EXERCISE PROMPT
Find the lines below holding the word "Pemerintah" and copy each of them.
====== INFORMATION SHOWN ======
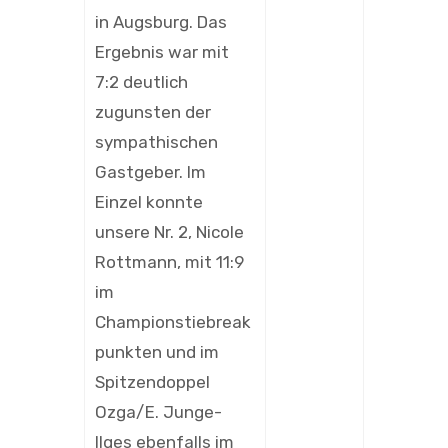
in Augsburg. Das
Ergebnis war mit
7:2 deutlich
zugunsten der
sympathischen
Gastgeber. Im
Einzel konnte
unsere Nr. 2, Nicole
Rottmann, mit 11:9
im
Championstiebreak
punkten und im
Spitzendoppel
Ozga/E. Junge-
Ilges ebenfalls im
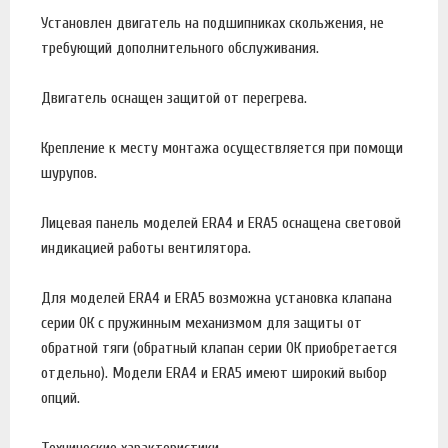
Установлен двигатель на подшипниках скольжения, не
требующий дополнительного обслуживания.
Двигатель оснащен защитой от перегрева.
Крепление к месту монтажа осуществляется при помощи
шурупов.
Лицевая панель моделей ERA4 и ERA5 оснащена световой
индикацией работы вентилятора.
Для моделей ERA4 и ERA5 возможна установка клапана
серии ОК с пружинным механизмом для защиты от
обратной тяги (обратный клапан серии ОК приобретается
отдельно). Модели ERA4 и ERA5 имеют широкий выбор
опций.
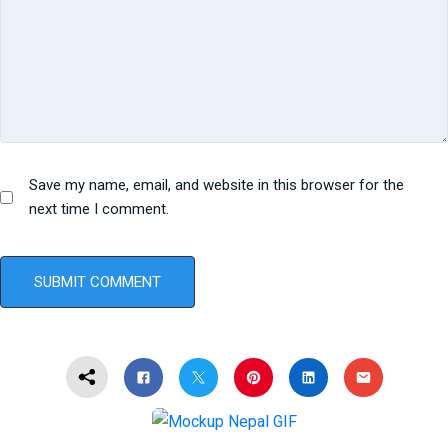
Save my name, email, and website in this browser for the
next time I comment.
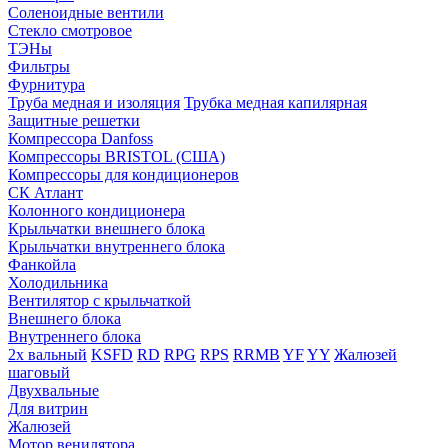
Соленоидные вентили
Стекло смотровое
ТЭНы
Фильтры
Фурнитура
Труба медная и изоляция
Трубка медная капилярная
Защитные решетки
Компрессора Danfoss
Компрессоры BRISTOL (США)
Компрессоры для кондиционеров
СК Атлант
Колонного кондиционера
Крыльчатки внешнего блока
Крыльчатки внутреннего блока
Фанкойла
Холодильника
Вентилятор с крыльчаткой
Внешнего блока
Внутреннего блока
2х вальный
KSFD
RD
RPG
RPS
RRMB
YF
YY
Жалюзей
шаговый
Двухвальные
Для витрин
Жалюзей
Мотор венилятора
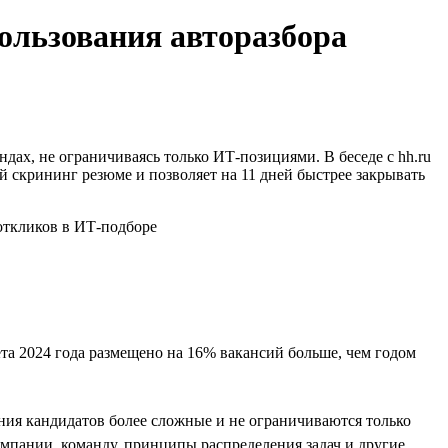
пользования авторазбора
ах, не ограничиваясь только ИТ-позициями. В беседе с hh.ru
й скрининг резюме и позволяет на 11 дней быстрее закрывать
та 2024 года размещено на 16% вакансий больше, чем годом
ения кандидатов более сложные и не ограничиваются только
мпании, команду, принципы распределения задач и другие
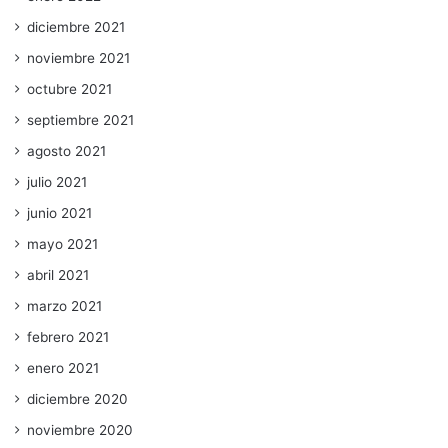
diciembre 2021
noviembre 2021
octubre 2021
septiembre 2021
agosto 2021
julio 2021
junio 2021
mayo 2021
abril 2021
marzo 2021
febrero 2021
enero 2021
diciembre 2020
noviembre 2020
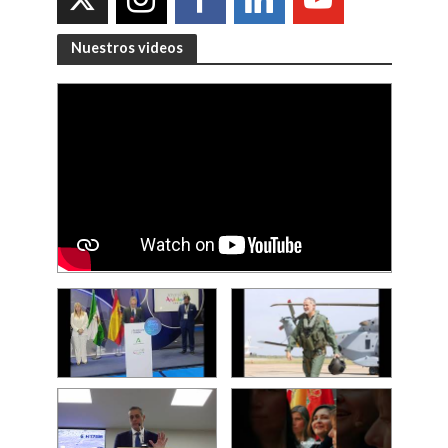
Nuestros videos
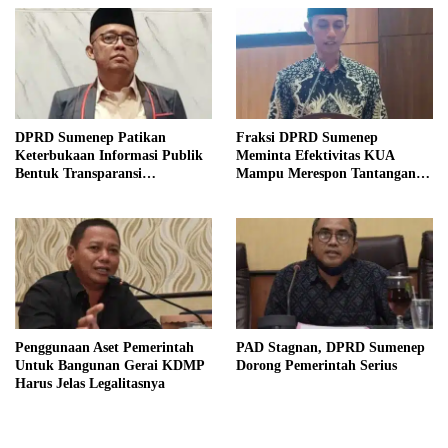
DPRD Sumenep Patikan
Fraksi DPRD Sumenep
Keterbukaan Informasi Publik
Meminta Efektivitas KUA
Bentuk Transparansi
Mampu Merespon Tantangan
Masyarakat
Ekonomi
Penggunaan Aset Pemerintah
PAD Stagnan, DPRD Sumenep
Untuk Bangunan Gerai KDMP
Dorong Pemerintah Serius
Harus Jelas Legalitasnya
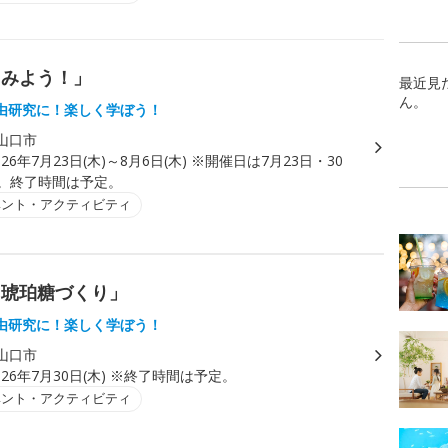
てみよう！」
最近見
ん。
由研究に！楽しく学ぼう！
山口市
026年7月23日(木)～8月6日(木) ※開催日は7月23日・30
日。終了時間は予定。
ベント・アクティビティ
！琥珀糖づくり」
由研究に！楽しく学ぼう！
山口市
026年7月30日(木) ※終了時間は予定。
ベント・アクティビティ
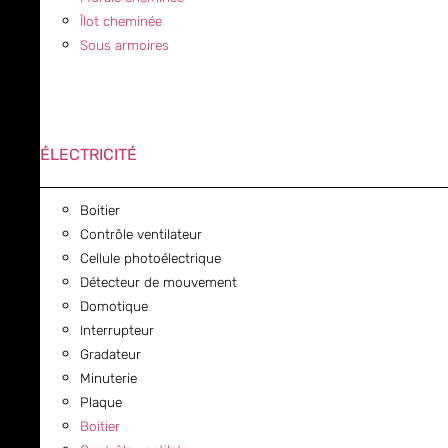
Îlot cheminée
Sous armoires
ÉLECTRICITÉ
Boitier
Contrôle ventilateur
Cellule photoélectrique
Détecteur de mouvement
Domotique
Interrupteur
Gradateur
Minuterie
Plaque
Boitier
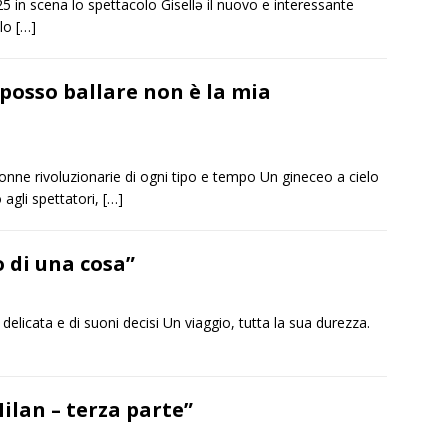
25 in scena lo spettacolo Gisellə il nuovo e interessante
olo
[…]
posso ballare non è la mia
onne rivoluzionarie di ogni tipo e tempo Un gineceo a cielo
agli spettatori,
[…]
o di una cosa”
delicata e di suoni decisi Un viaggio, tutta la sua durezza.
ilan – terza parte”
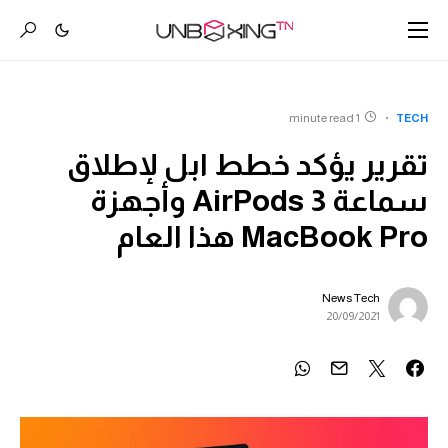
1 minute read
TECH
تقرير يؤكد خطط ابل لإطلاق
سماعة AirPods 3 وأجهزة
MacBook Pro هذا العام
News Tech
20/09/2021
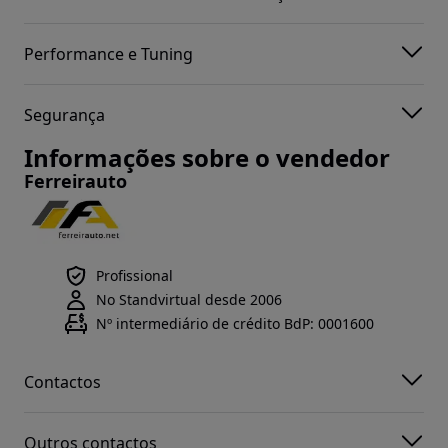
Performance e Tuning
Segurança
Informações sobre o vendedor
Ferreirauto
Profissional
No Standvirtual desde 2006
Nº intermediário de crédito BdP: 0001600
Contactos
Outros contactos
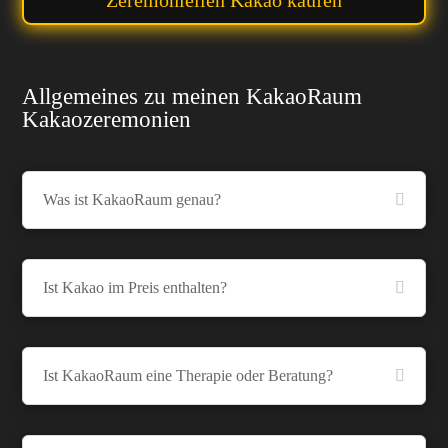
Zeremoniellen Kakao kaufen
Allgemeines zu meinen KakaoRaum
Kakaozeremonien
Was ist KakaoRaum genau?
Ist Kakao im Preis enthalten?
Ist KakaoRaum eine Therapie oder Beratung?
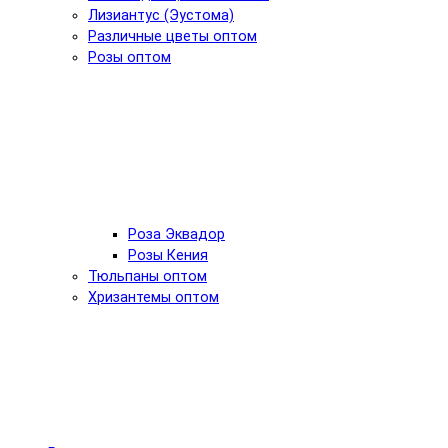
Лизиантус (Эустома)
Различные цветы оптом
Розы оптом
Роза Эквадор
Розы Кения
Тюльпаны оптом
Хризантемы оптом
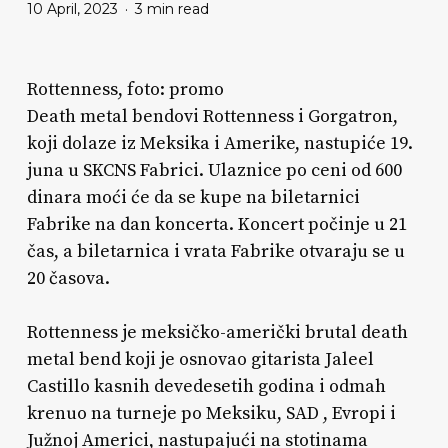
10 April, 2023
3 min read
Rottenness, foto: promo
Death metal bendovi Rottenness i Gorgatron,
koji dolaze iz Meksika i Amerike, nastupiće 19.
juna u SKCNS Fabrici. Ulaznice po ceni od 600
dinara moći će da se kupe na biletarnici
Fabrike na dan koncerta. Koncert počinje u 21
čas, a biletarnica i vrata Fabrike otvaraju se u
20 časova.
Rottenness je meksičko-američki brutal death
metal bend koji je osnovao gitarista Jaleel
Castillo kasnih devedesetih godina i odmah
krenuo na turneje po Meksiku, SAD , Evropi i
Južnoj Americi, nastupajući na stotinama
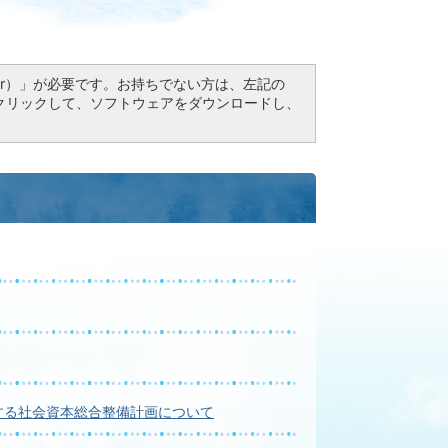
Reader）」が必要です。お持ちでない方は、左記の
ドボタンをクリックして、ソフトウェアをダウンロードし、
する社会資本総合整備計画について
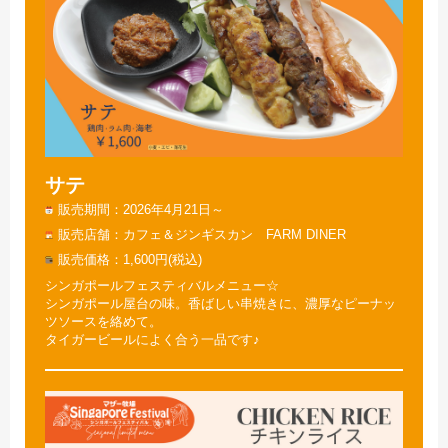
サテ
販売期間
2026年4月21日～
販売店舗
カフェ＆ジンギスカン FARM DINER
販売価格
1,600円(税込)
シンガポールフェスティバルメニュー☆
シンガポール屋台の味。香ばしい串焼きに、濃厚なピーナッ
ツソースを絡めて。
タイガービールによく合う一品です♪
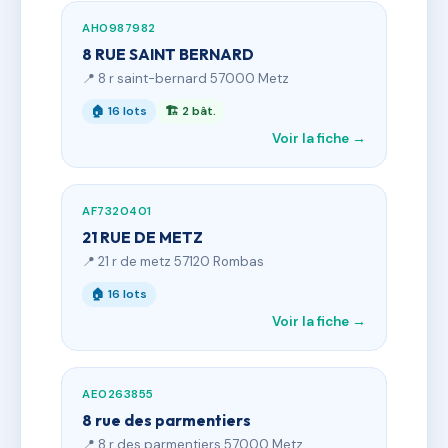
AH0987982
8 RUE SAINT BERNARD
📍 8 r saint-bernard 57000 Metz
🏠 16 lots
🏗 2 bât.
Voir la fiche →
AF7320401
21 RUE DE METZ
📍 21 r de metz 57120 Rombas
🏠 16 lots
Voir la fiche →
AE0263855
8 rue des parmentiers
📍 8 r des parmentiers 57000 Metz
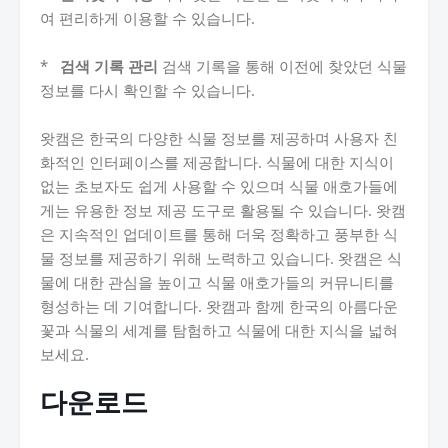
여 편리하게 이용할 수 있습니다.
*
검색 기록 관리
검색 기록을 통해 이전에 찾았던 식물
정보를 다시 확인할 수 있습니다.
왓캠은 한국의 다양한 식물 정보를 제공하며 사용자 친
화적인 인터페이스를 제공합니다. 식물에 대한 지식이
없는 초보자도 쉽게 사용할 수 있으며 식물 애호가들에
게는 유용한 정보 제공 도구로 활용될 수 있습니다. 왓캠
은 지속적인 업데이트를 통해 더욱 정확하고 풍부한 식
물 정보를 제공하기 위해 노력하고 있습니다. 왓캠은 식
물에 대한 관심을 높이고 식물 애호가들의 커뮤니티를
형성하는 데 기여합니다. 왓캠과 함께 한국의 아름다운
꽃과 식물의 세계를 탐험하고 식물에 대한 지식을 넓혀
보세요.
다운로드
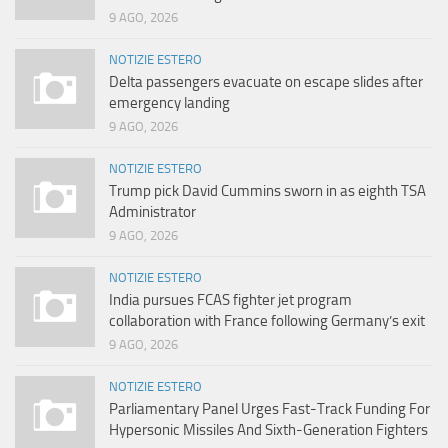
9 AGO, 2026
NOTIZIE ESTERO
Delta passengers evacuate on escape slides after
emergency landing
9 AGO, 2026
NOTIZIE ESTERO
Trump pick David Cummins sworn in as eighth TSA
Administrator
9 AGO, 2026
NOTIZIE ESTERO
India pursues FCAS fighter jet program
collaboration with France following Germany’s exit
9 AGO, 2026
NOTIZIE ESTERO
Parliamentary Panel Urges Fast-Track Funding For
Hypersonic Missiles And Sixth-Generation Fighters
======
WRITTEN SOLUTION
Penggunaan Aset Pemerintah
Dorong Pemerintah Serius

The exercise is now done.